### WORK ORDER
Give the data below again exactly as written, without its pictures.

Content starts

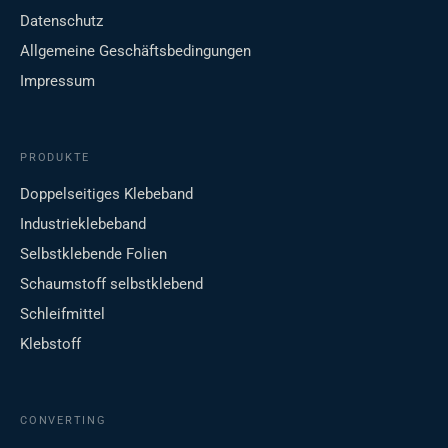
Datenschutz
Allgemeine Geschäftsbedingungen
Impressum
PRODUKTE
Doppelseitiges Klebeband
Industrieklebeband
Selbstklebende Folien
Schaumstoff selbstklebend
Schleifmittel
Klebstoff
CONVERTING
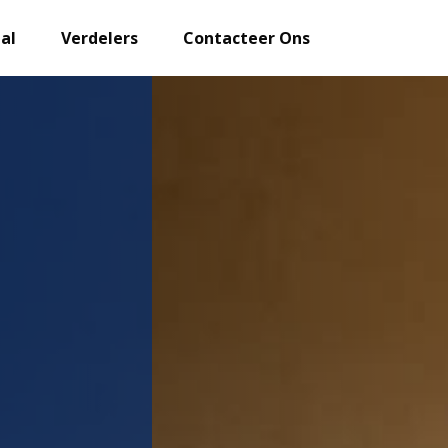
al
Verdelers
Contacteer Ons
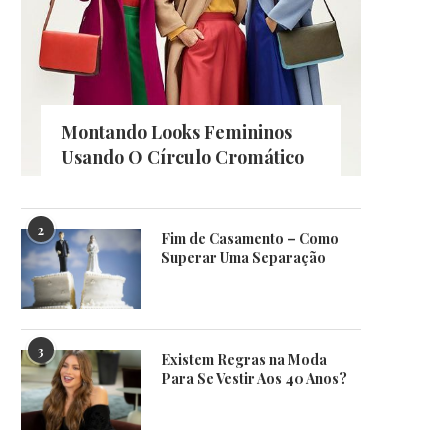
Montando Looks Femininos
Usando O Círculo Cromático
2
Fim de Casamento – Como
Superar Uma Separação
3
Existem Regras na Moda
Para Se Vestir Aos 40 Anos?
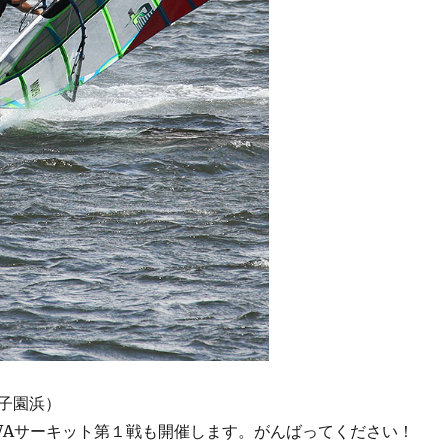
子園浜）
WAサーキット第１戦も開催します。がんばってください！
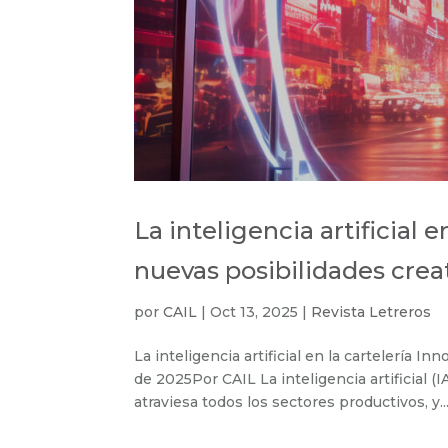
La inteligencia artificial e
nuevas posibilidades crea
por
CAIL
|
Oct 13, 2025
|
Revista Letreros
La inteligencia artificial en la cartelería I
de 2025Por CAIL La inteligencia artificial (
atraviesa todos los sectores productivos, y..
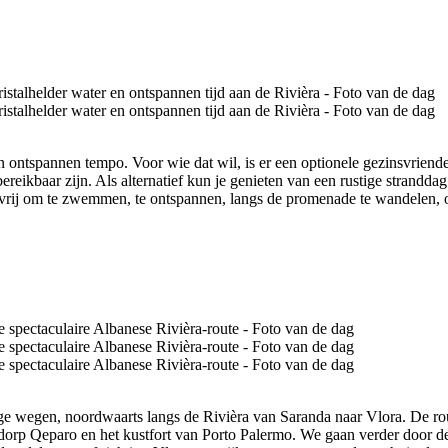
n ontspannen tempo. Voor wie dat wil, is er een optionele gezinsvriende
ereikbaar zijn. Als alternatief kun je genieten van een rustige strandd
vrij om te zwemmen, te ontspannen, langs de promenade te wandelen, o
e wegen, noordwaarts langs de Rivièra van Saranda naar Vlora. De route
n dorp Qeparo en het kustfort van Porto Palermo. We gaan verder door 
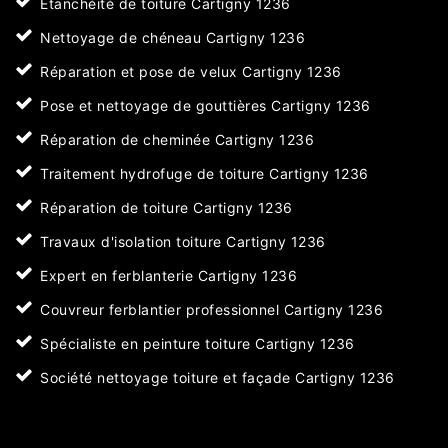
Etanchéité de toiture Cartigny 1236
Nettoyage de chéneau Cartigny 1236
Réparation et pose de velux Cartigny 1236
Pose et nettoyage de gouttières Cartigny 1236
Réparation de cheminée Cartigny 1236
Traitement hydrofuge de toiture Cartigny 1236
Réparation de toiture Cartigny 1236
Travaux d'isolation toiture Cartigny 1236
Expert en ferblanterie Cartigny 1236
Couvreur ferblantier professionnel Cartigny 1236
Spécialiste en peinture toiture Cartigny 1236
Société nettoyage toiture et façade Cartigny 1236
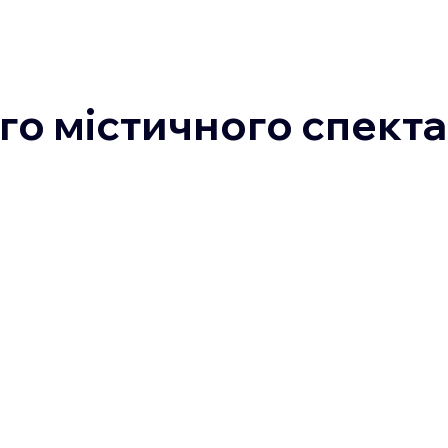
о містичного спекта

Content ends

### RESULT OF THE TASK
Datenschutz
Allgemeine Geschäftsbedingungen
Impressum
PRODUKTE
Doppelseitiges Klebeband
Industrieklebeband
Selbstklebende Folien
Schaumstoff selbstklebend
Schleifmittel
Klebstoff
CONVERTING
al
Verdelers
Contacteer Ons
Montando Looks Femininos
Usando O Círculo Cromático
2
Fim de Casamento – Como
Superar Uma Separação
3
Existem Regras na Moda
Para Se Vestir Aos 40 Anos?
子園浜）
WAサーキット第１戦も開催します。がんばってください！
La inteligencia artificial e
nuevas posibilidades crea
por
CAIL
|
Oct 13, 2025
|
Revista Letreros
La inteligencia artificial en la cartelería I
de 2025Por CAIL La inteligencia artificial (
atraviesa todos los sectores productivos, y..
n ontspannen tempo. Voor wie dat wil, is er een optionele gezinsvriende
ereikbaar zijn. Als alternatief kun je genieten van een rustige strandd
vrij om te zwemmen, te ontspannen, langs de promenade te wandelen, o
e wegen, noordwaarts langs de Rivièra van Saranda naar Vlora. De route
n dorp Qeparo en het kustfort van Porto Palermo. We gaan verder door 
Etanchéité de toiture Cartigny 1236
Nettoyage de chéneau Cartigny 1236
Réparation et pose de velux Cartigny 1236
Pose et nettoyage de gouttières Cartigny 1236
Réparation de cheminée Cartigny 1236
Traitement hydrofuge de toiture Cartigny 1236
Réparation de toiture Cartigny 1236
Travaux d'isolation toiture Cartigny 1236
Expert en ferblanterie Cartigny 1236
Couvreur ferblantier professionnel Cartigny 1236
Spécialiste en peinture toiture Cartigny 1236
Société nettoyage toiture et façade Cartigny 1236
о містичного спекта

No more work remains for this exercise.